Thursday, August 18, 2011

~Whether Sec 94 is attracted and penalty is justified when assessee sets o

Whether Sec 94 is attracted and penalty is justified when assessee sets off loss on sale of mutual fund units against profit on short-term investments but does not claim loss as deduction - YES, rules ITAT

MUMBAI, JUNE 13, 2011: THE issue before the Tribunal is - Whether section 94 is attracted and penalty is justified when assessee sets off the loss on sale of its mutual fund units against profit on short term investments but does not claim the loss as a deduction. YES is the Tribunal's answer.

Facts of the case

The assessee company revised its return of income declaring a slightly higher total income. However, the AO made certain additions and disallowances and completed the assessment under section 143(3). The CIT(A) confirmed the AO's order. Following disposal of the assessee's appeal by the Tribunal, the AO levied 100 per cent penalty on income sought to be evaded by the assessee, including short term capital loss incurred on sale of mutual fund units that were disallowed under section 94(7); SAP expenses incurred by the assessee; expenses relatable to investments under section 14A and deduction under section 80G and 80HHC, which was recomputed.

On appeal before the Tribunal, the assessee submitted that section 94 provisions were not attracted as the investment in units was made not with a view to incur loss and avoid tax. The assessee had set off the loss on sale of its units against profit on short term investments and not claimed the loss as a deduction. Therefore, what was offered to tax was only net short term capital gain whereby no penalty could be levied.

The assessee had also implemented the SAP project and claimed consultancy fees, professional charges and other incidental costs as deductible expenses. According to the assessee, it had been carrying on business for number of years and it had acquired and implemented various hardware and software systems from time to time, which required continuous upgradation and modification. Also, it had only claimed the net expenses, being revenue in nature, and which were not recovered from its various overseas branches, whereby penalty was not justified.

Deduction under 80G claimed on donation made by the assessee was disallowed in the absence of receipts and penalty levied on this amount. The CIT(A) confirmed the levy of penalty as the onus was on the assessee to prove the claim for deduction. According to the assessee, disallowance of deduction on account of non-production of receipts could not be considered as concealment of income or furnishing of inaccurate particulars of income.

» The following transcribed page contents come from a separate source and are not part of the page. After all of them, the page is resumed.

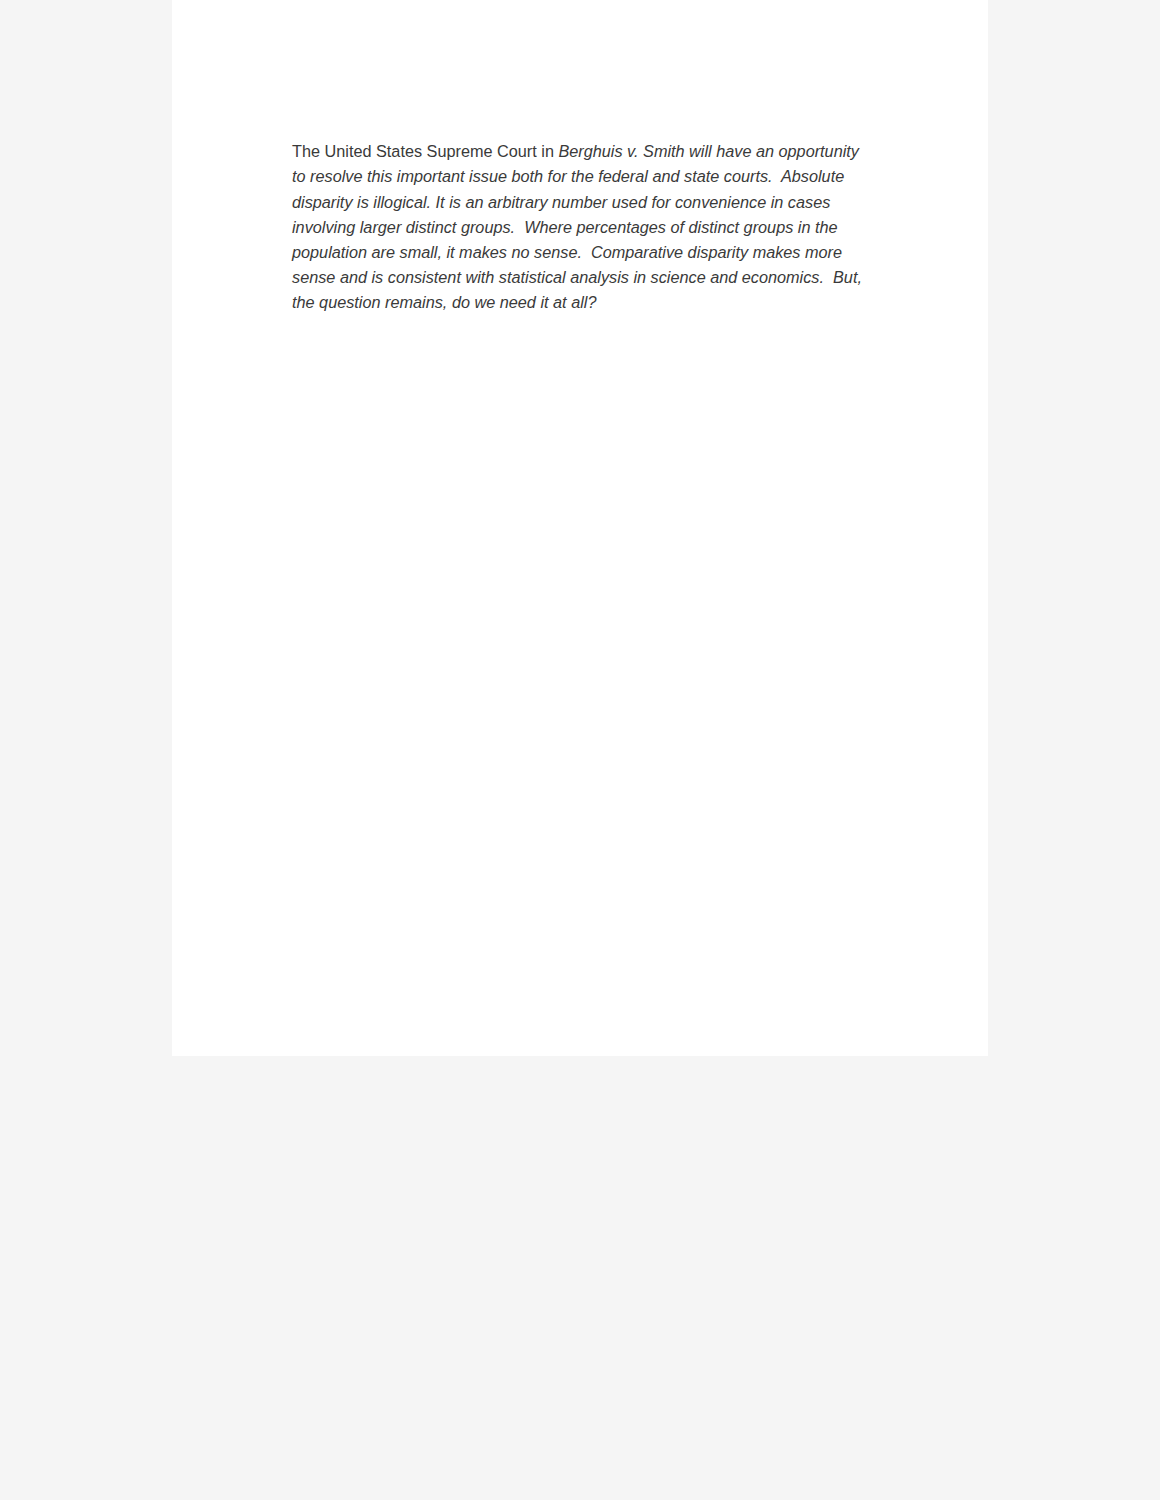The United States Supreme Court in Berghuis v. Smith will have an opportunity to resolve this important issue both for the federal and state courts. Absolute disparity is illogical. It is an arbitrary number used for convenience in cases involving larger distinct groups. Where percentages of distinct groups in the population are small, it makes no sense. Comparative disparity makes more sense and is consistent with statistical analysis in science and economics. But, the question remains, do we need it at all?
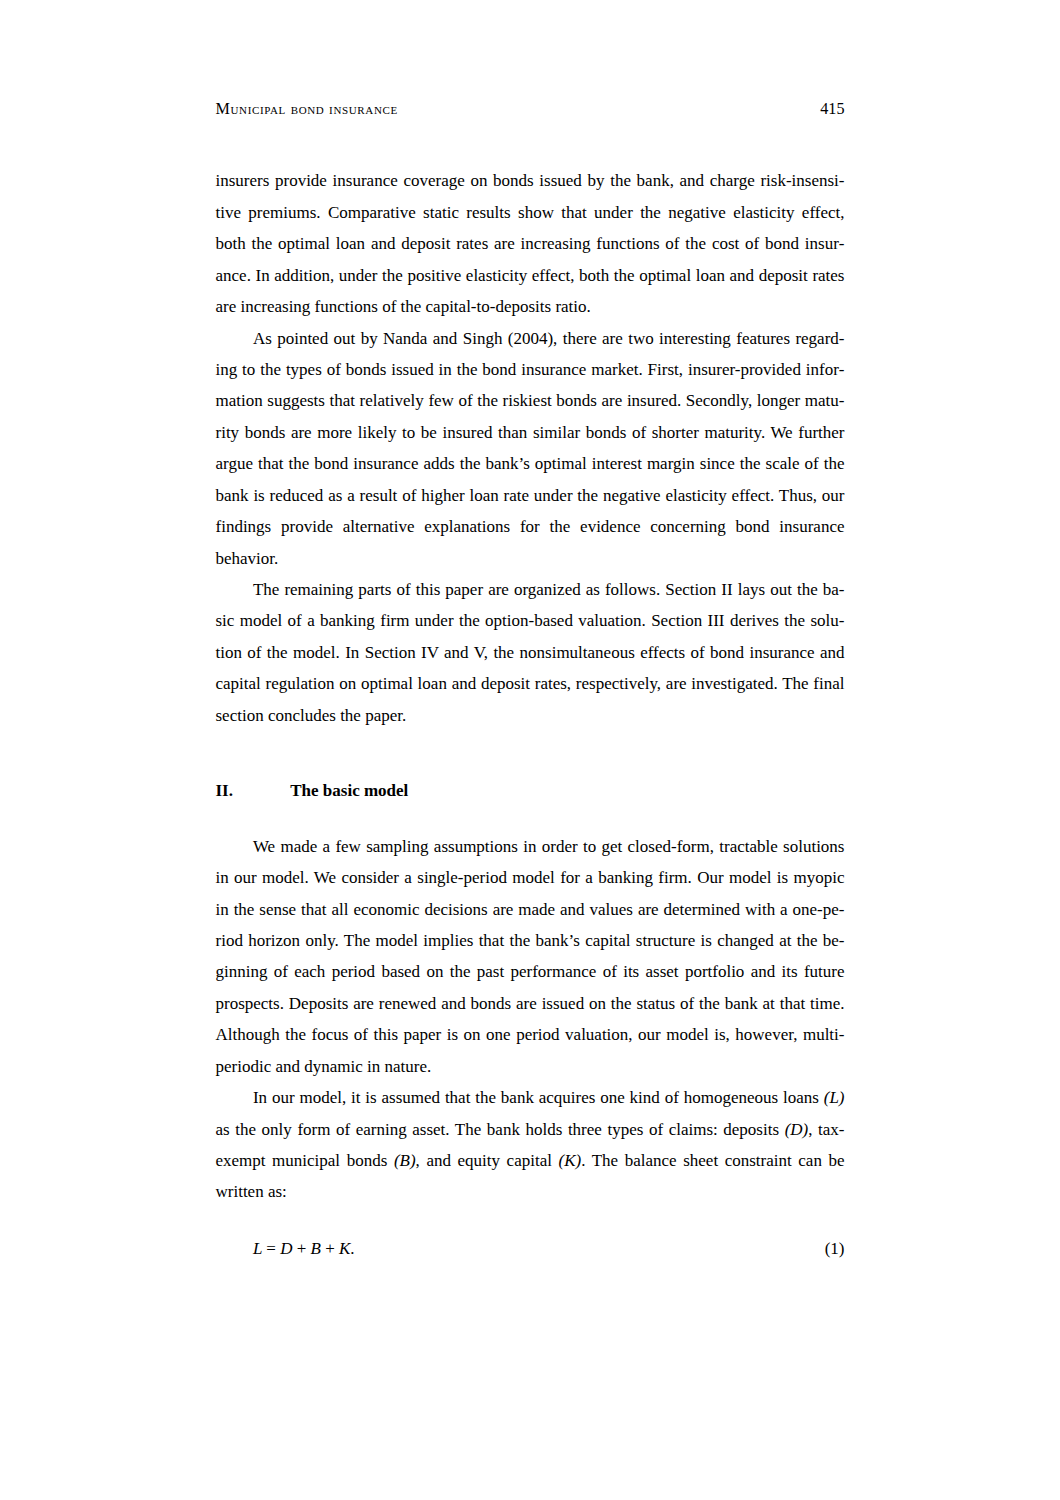Municipal bond insurance 415
insurers provide insurance coverage on bonds issued by the bank, and charge risk-insensitive premiums. Comparative static results show that under the negative elasticity effect, both the optimal loan and deposit rates are increasing functions of the cost of bond insurance. In addition, under the positive elasticity effect, both the optimal loan and deposit rates are increasing functions of the capital-to-deposits ratio.
As pointed out by Nanda and Singh (2004), there are two interesting features regarding to the types of bonds issued in the bond insurance market. First, insurer-provided information suggests that relatively few of the riskiest bonds are insured. Secondly, longer maturity bonds are more likely to be insured than similar bonds of shorter maturity. We further argue that the bond insurance adds the bank’s optimal interest margin since the scale of the bank is reduced as a result of higher loan rate under the negative elasticity effect. Thus, our findings provide alternative explanations for the evidence concerning bond insurance behavior.
The remaining parts of this paper are organized as follows. Section II lays out the basic model of a banking firm under the option-based valuation. Section III derives the solution of the model. In Section IV and V, the nonsimultaneous effects of bond insurance and capital regulation on optimal loan and deposit rates, respectively, are investigated. The final section concludes the paper.
II. The basic model
We made a few sampling assumptions in order to get closed-form, tractable solutions in our model. We consider a single-period model for a banking firm. Our model is myopic in the sense that all economic decisions are made and values are determined with a one-period horizon only. The model implies that the bank’s capital structure is changed at the beginning of each period based on the past performance of its asset portfolio and its future prospects. Deposits are renewed and bonds are issued on the status of the bank at that time. Although the focus of this paper is on one period valuation, our model is, however, multiperiodic and dynamic in nature.
In our model, it is assumed that the bank acquires one kind of homogeneous loans (L) as the only form of earning asset. The bank holds three types of claims: deposits (D), tax-exempt municipal bonds (B), and equity capital (K). The balance sheet constraint can be written as:
L = D + B + K. (1)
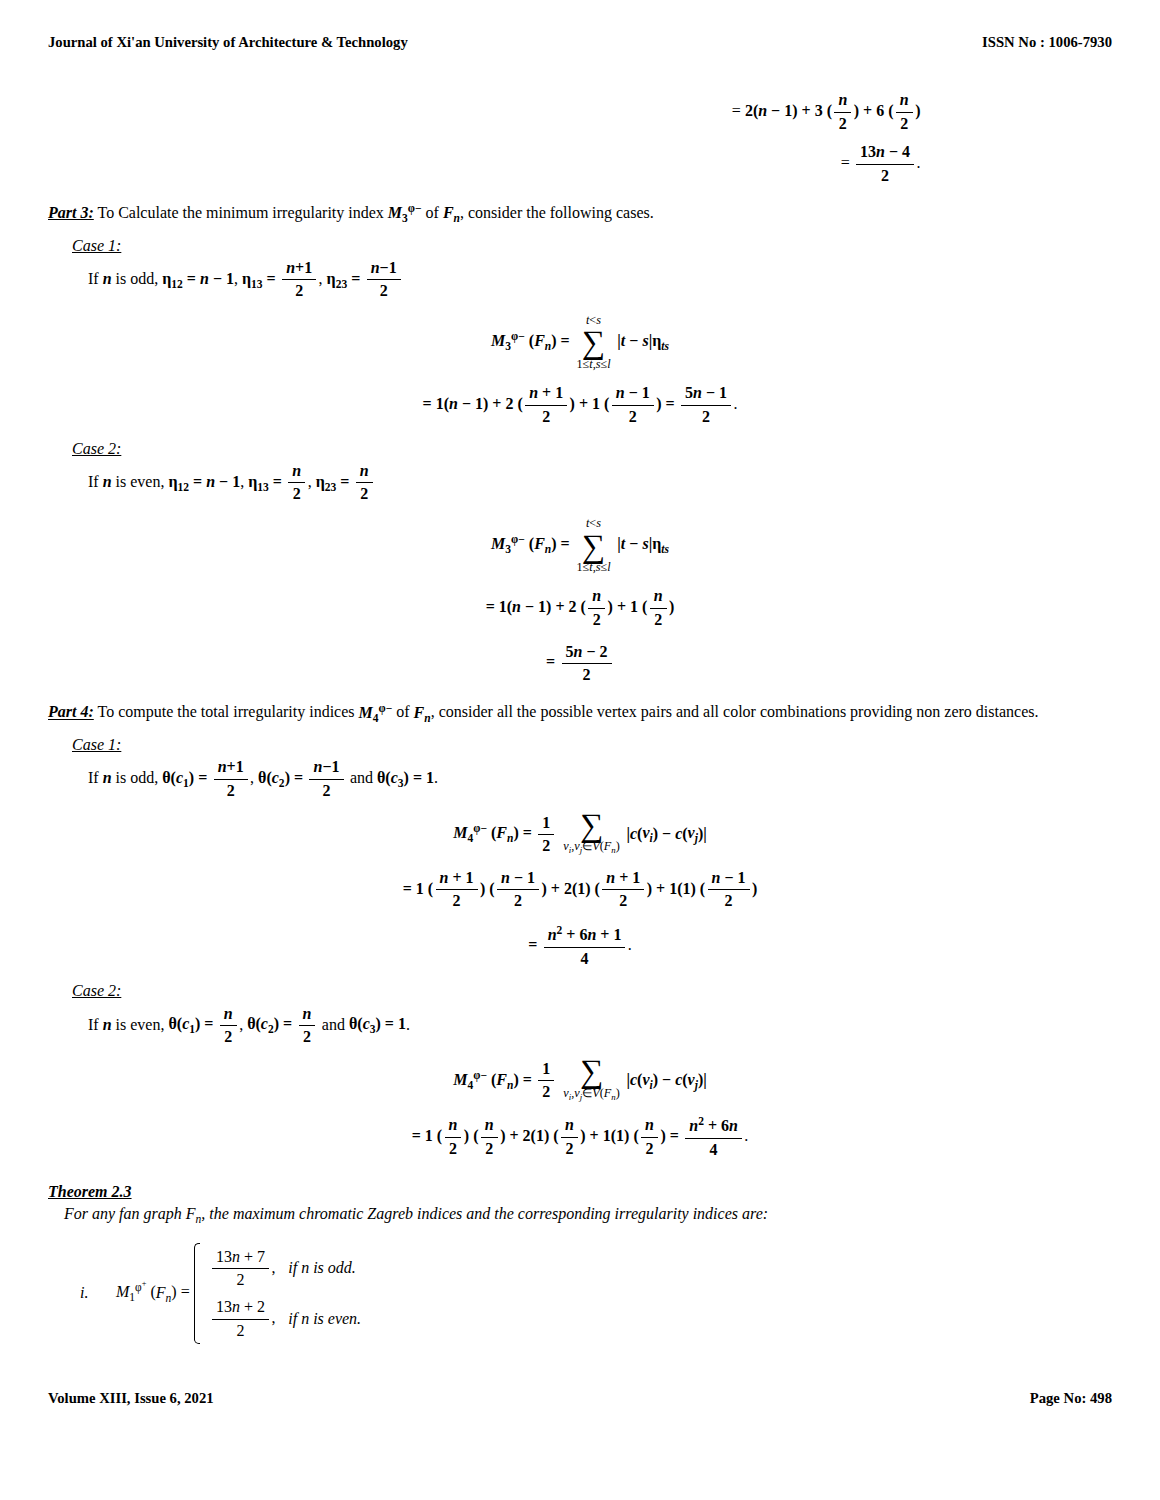Journal of Xi'an University of Architecture & Technology
ISSN No : 1006-7930
= 2(n − 1) + 3 (n 2) + 6 (n 2)
= 13n − 42.
Part 3: To Calculate the minimum irregularity index M3φ− of Fn, consider the following cases.
Case 1:
If n is odd, η12 = n − 1, η13 = n+12, η23 = n−12
M3φ− (Fn) = t<s ∑ 1≤t,s≤l |t − s|ηts
= 1(n − 1) + 2 (n + 12) + 1 (n − 12) = 5n − 12.
Case 2:
If n is even, η12 = n − 1, η13 = n 2, η23 = n 2
M3φ− (Fn) = t<s ∑ 1≤t,s≤l |t − s|ηts
= 1(n − 1) + 2 (n 2) + 1 (n 2)
= 5n − 22
Part 4: To compute the total irregularity indices M4φ− of Fn, consider all the possible vertex pairs and all color combinations providing non zero distances.
Case 1:
If n is odd, θ(c1) = n+12, θ(c2) = n−12 and θ(c3) = 1.
M4φ− (Fn) = 12 ∑ vi,vj∈V(Fn) |c(vi) − c(vj)|
= 1 (n + 12) (n − 12) + 2(1) (n + 12) + 1(1) (n − 12)
= n2 + 6n + 14.
Case 2:
If n is even, θ(c1) = n 2, θ(c2) = n 2 and θ(c3) = 1.
M4φ− (Fn) = 12 ∑ vi,vj∈V(Fn) |c(vi) − c(vj)|
= 1 (n 2) (n 2) + 2(1) (n 2) + 1(1) (n 2) = n2 + 6n 4.
Theorem 2.3
For any fan graph Fn, the maximum chromatic Zagreb indices and the corresponding irregularity indices are:
i. M1φ+ (Fn) =
| 13 n + 7 2 , | if n is odd. |
| 13 n + 2 2 , | if n is even. |
Volume XIII, Issue 6, 2021
Page No: 498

DEPB benefits were excluded from business profits for computing deduction under section 80HHC, while excise duty and sales tax were added to the total turnover for computing the deduction. The CIT(A) had partly allowed the assessee's appeal but confirmed the levy of penalty on the excess deductions claimed under section 80HHC, including on indirect cost related to trading goods and interest received on income tax refund. Objecting to the penalty, the assessee submitted that the indirect cost of trading export had been computed on estimate basis and available data.

Having heard the parties, the Tribunal held that,

++ the CIT(A) had held that the assessee had adjusted the loss against profit on sale of short term capital gains which was illegal. Having furnished inaccurate particulars of income, the levy of penalty under section 271(1)(c) was justified. The order of the CIT(A) was confirmed as the assessee had wrongly claimed the loss when provisions of section 94 were clearly applicable to such transactions;

++ regarding penalty on SAP expenses, the CIT(A) had dismissed the appeal. However, in the quantum appeal as the issue had been set aside, along with issue of expenses on 14A investments, the penalty levied was also set aside;

++ regarding deduction under 80G, there was no infirmity in the CIT(A) order as the receipt had not been made available before more than one authority, in clear violation of the section. Penalty on this issue was confirmed;

++ computation of relief under section 80HHC was controversial as this section had undergone numerous amendments. The assessee had furnished all particulars of the individual components in computing the 80HHC relief. The particulars were accurate and supported by a certificate by the Chartered Accountant. Following the apex court decision, holding that as long as the assessee had not given any information in the return which were incorrect, making an incorrect claim in law was not tantamount to furnishing inaccurate particulars and penalty under section 271(1)(c) was not attracted, as well as the decision of the Delhi High Court, the penalty levied in respect of the disallowance under section 80HHC was deleted.